Antonio Vivaldi was born and lived most of his life in Venice. There he served for a long time, albeit intermittently, as a violin teacher and composer at the Pio Ospedale della Pietá, a residence for orphan girls who were provided with an education with special emphasis on musical instruction. Vivaldi's task was to compose music for the girls to play at religious ceremonies and festivities, often accompanied, or conducted, by Vivaldi himself.

But the continuity of the job was not assured. Notwithstanding the composer's genius, his tenure at the institution was periodically put to a vote. In 1709, shortly before the publication of L'Estro Armonico, Vivaldi found himself out of a job, dismissed by a few votes. It was the first of his many departures from, and subsequent returns to, the Ospedale.


L'estro armonico (like The Harmonic Inspiration) is a set of twelve concertos for string instruments, published in Amsterdam in 1711. It is the author's opus 3, the two previous ones being sonatas, so this is the first set of concertos to be published. Much later, in 1725, the collection Il cimento dell'armonia e dell'inventione would appear, which contains the famous Four Seasons.

Its publication was not only the most celebrated event in Italian orchestral music of the first half of the 18th century but also the most important work in all European orchestral music. In the opinion of scholars, L'estro armonico took Corelli's solid concerto style and infused it with a luminosity, muscularity, and virtuosity that completely determined the future history of the genre.

The "rediscovery" of Vivaldi
The ensemble was suitable for various transcriptions. The earliest and most important are those made by Bach as part of a series of arrangements for keyboard and organ during his stay in Weimar in the 1710s. It is these transcriptions that will play a decisive role in the "rediscovery" of Vivaldi during the first half of the 20th century, which is almost a serendipity since musicologists were not so much interested in Vivaldi himself but rather in how to deepen their knowledge of Bach through his transcriptions.

Concerto No. 10, for four violins, strings (two violas and cello) and continuo
The tenth work in the collection is the Concerto in B minor, RV 580. A work in three movements for four violins plus orchestral ripieno (the tutti) of violins, violas, cello, and basso continuo. As in the other concertos, the Allegro alternates between continuo and ripieno. In the central movement, spiccato chords from the ripieno alternate with imitative arpeggios by the soloists (a central episode predictive of the Winter slow movement from The Four Seasons follows).
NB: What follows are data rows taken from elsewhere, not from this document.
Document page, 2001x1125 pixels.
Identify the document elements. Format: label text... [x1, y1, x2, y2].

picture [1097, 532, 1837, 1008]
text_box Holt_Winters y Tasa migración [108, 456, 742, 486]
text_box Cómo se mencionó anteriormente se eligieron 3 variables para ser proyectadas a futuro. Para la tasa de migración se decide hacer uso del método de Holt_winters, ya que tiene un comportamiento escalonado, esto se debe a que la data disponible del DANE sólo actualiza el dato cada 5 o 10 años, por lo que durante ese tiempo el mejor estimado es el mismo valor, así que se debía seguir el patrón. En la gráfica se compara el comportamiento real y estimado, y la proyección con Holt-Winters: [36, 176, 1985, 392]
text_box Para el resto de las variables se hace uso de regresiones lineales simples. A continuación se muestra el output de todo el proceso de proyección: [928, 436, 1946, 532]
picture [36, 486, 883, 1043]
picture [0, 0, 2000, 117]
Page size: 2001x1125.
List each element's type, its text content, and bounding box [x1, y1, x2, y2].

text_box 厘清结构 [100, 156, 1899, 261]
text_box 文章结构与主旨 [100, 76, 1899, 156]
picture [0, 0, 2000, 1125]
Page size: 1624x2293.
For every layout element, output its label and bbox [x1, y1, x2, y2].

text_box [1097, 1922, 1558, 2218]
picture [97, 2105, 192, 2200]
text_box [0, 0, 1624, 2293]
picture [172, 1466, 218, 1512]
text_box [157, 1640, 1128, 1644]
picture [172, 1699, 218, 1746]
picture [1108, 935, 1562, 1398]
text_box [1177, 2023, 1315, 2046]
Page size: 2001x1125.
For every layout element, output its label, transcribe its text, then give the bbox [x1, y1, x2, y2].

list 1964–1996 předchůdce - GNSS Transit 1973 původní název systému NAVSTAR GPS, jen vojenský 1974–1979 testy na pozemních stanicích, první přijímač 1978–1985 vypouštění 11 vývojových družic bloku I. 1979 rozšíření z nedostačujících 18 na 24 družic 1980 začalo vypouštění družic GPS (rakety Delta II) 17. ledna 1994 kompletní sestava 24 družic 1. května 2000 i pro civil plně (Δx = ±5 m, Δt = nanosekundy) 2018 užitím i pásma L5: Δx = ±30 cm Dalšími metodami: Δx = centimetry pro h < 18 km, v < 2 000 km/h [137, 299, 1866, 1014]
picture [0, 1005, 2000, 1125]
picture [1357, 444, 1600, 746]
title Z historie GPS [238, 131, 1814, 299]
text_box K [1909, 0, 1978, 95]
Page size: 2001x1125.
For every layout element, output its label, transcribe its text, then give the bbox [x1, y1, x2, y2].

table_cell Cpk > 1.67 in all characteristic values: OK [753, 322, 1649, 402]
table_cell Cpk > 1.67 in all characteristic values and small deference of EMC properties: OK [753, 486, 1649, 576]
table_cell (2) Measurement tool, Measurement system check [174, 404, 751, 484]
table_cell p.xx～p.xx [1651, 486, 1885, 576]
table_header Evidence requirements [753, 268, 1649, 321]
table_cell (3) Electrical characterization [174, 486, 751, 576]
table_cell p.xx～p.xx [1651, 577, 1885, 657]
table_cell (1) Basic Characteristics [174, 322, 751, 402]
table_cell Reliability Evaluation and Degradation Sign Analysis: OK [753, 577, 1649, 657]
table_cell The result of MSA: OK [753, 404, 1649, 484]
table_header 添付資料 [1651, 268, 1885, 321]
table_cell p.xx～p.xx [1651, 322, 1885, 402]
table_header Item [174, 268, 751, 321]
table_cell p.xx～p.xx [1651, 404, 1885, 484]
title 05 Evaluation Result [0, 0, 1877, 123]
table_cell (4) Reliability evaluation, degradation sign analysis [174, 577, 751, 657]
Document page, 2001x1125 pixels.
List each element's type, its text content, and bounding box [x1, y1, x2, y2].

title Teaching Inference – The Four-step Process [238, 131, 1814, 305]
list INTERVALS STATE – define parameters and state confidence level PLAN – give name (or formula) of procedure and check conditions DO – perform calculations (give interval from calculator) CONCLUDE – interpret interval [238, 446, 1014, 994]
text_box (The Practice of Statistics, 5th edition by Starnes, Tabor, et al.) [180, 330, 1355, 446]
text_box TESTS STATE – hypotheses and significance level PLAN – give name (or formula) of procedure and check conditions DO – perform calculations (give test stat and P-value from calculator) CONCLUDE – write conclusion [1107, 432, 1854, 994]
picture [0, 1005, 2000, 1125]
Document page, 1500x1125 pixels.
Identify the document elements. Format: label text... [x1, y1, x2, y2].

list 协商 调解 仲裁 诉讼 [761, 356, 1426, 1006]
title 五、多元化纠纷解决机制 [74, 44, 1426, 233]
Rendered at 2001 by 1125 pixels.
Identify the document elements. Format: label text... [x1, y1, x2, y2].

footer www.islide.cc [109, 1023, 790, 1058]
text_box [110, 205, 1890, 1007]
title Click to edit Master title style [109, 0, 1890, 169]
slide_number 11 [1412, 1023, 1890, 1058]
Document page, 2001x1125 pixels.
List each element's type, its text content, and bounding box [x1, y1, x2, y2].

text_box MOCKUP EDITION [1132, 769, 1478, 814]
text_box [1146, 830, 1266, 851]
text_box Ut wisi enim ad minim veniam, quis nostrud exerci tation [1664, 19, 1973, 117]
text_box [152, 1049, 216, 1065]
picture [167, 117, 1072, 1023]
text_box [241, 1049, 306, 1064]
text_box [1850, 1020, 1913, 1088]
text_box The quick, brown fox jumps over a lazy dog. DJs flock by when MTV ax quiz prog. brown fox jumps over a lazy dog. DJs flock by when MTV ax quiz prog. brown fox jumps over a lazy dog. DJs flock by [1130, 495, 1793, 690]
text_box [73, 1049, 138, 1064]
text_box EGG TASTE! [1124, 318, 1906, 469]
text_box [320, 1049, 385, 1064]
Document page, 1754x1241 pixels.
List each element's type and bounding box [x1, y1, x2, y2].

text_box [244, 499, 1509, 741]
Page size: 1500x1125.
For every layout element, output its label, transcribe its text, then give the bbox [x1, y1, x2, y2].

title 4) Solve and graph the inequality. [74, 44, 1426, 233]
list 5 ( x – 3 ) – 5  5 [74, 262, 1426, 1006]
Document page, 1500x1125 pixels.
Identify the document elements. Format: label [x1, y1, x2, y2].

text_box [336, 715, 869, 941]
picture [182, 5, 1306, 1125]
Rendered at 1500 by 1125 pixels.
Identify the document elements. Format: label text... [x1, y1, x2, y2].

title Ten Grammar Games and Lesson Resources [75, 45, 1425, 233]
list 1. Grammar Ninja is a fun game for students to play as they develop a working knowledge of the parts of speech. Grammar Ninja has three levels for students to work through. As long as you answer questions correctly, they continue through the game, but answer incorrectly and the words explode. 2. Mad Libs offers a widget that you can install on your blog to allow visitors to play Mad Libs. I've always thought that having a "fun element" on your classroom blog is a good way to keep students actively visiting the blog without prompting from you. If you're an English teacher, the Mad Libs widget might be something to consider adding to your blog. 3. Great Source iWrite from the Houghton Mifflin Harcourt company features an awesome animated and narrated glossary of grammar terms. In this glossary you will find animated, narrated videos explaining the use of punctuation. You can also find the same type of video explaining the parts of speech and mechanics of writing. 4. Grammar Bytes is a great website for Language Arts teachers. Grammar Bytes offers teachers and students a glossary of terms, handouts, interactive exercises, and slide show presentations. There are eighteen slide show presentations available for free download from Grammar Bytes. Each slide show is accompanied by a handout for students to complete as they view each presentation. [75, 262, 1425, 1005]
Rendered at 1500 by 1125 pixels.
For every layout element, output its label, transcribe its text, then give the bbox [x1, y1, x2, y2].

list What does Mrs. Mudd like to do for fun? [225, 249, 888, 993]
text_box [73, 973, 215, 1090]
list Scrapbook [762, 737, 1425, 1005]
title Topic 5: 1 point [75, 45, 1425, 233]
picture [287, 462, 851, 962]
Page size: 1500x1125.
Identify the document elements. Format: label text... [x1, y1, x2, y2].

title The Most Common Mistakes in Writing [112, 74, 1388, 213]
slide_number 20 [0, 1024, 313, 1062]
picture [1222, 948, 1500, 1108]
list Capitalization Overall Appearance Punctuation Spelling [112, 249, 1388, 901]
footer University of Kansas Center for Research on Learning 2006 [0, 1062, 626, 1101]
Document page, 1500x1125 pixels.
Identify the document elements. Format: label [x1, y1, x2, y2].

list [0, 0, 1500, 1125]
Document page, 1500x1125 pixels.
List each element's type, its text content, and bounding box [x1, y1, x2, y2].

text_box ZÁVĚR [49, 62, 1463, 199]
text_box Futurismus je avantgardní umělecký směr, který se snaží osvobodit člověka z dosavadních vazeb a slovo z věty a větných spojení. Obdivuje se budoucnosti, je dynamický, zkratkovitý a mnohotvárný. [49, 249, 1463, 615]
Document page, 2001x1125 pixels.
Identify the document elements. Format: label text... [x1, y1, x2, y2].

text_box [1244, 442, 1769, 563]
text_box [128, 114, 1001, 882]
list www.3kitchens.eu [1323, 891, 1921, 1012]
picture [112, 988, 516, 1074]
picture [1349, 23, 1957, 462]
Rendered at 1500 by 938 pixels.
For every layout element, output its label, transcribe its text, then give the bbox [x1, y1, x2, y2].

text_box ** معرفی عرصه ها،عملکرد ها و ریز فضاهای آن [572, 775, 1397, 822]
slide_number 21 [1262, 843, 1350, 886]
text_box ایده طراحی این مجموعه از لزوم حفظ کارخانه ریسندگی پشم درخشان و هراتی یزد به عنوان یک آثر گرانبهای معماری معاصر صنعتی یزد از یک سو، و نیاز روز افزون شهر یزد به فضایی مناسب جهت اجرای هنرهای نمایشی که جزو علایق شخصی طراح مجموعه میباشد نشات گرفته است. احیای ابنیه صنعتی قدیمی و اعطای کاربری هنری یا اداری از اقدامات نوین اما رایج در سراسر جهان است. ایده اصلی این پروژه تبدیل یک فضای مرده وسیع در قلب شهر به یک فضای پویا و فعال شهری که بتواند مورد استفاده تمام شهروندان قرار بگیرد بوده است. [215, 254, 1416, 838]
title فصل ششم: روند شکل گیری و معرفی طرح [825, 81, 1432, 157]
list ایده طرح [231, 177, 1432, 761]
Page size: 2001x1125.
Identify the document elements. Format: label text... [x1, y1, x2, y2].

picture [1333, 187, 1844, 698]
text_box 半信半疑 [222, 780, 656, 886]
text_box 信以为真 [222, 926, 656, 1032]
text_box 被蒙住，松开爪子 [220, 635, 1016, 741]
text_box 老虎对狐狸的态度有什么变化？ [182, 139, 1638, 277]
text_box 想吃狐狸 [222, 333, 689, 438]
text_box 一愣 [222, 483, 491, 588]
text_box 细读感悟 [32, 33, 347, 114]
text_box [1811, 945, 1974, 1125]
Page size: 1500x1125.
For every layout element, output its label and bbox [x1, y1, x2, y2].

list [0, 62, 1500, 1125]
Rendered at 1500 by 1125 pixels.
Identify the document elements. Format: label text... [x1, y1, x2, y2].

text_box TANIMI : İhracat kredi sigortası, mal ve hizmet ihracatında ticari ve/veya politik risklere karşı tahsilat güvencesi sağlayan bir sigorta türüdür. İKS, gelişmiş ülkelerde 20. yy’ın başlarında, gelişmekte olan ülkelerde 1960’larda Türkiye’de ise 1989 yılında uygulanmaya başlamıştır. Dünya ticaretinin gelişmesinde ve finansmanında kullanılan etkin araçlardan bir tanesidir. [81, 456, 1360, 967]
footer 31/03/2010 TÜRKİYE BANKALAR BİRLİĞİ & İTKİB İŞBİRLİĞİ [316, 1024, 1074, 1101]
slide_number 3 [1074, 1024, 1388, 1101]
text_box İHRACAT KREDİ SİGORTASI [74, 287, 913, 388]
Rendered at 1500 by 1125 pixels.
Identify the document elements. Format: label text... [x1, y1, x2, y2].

The final allegro: a dancing theme in ternary compass signature of the ripieno alternating with sparkling sections by the four soloists.
Bach's transcription of this piece is his Concerto in A minor for four harpsichords, strings and continuo, BWV 1065.

Movimientos:
00:00  Allegro
04:28  Largo e spiccato (spiccato, indication for the strings, the bow should move along the strings discontinuously, in small jumps).
06:56  Allegro

The rendition is by the Karol Szymanowski Music School Orchestra, of Polonia, conducted from the keyboard by his conductor Marcin Grabosz.